Publié le 15 December 2019 à 10:55 par JB

Voici la conférence de presse d’Antoine Kombouaré après TFC - Reims (0-1).

Antoine, quelle est votre première réaction ?
Soirée cauchemar avec une entame difficile, des ballons perdus et surtout ce cadeau. Reims a su tenir le score. Durant la deuxième période, on a essayé, mais c’était compliqué dans un contexte difficile. Le risque était surtout de voir les joueurs être gagnés par la fébrilité, et c’est ce qui est arrivé. C’est pour ça que je suis déçu ce soir, au-delà du résultat, il y a la manière dont on a joué.

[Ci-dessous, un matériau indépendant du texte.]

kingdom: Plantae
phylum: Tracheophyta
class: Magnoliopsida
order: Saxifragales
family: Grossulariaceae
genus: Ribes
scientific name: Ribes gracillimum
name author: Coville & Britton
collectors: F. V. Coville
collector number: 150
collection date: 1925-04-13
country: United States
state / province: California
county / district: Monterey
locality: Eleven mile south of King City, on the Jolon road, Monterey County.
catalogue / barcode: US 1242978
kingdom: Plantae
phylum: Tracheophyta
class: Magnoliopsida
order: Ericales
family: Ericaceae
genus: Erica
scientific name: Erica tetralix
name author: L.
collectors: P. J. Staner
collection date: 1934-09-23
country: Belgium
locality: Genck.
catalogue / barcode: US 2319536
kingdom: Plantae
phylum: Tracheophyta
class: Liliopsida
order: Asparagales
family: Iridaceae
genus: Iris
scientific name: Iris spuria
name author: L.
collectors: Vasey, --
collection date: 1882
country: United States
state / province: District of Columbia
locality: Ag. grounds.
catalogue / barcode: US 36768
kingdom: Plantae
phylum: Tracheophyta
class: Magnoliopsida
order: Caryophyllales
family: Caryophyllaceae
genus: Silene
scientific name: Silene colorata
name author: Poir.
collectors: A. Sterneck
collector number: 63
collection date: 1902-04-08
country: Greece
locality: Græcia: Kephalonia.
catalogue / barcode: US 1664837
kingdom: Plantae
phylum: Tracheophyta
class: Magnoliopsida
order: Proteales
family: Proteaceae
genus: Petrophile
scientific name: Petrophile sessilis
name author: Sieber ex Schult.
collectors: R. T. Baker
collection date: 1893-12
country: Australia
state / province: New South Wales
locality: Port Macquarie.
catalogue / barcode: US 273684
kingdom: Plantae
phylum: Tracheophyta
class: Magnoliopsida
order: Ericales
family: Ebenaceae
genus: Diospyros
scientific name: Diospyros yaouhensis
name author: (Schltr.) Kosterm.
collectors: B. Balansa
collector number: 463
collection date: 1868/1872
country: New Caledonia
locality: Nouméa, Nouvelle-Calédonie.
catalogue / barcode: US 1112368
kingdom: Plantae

Est-ce que c’est dans la tête docteur ?
Pour la première fois, oui ! Tous ne l’ont pas été, mais “Agu” (Rogel) a été en difficulté. Après le but, la fébrilité a gagné toute l’équipe. Il faut aider les joueurs. Ce sont eux qui sont sur le terrain et qu’il faut aider.

Cet effectif est-il taillé pour se maintenir ?
On a des blessés et des suspendus. Aujourd’hui, on est limité dans les choix. On doit travailler pour trouver des solutions et les aider. Pour le moment, c’est compliqué. C’est souvent à cause d’une expulsion ou d’un cadeau, mais depuis 8 matchs, ça fait défaite à chaque fois. On est en droit de se poser des questions à l’extérieur, nous, on va travailler et on va parler de recrutement. On ne restera pas les bras croisés.

Vous sentez-vous menacé ?
Ce n’est pas à moi de répondre à ce genre de question.

Un mot sur l’action des supporters dans la tribune présidentielle ?
Je comprends la déception et la colère des supporters. Il faut faire attention à comment on agit. Des choses ne sont pas à faire. Ce qui s’est passé, pour moi, ça ne se fait pas. Mais ils sont libres de faire ce qu’ils veulent… J’ai vu ce qu’il s’est passé dans mon dos, mais je suis resté dans mon match pour ne pas prendre un deuxième but et tenter d’égaliser. Moi, je me concentre sur mon travail et trouver des solutions pour stopper l’hémorragie. Et bien sûr que ça touche les joueurs.

Selon vous, le président Sadran doit-il parler à la presse et prendre des mesures pour le club ?
Je n’ai pas à commenter. Le président est un grand garçon. Il sait ce qu’il a à faire. Dire ce qu’il doit faire, ce n’est pas mon problème. Mon travail, c’est de travailler pour gagner des matchs, ou du moins ne plus en perdre.

Le président est venu dans le vestiaire après le match…
On a échangé, oui, mais ça reste entre nous. Ça ne vous regarde pas.

Il reste deux matchs avant la trêve : à Lyon en Coupe de la Ligue et à Nice. On a l’impression que ce déplacement face à l’OL arrive au mauvais moment.
On n’a pas le choix, il faut le jouer. La priorité est bien sûr le dernier match à Nice samedi. Un ultimatum ? C’est d’essayer de ramener un point de ce déplacement. Je me le mets à mois, je n’attends pas que le président me mette la pression.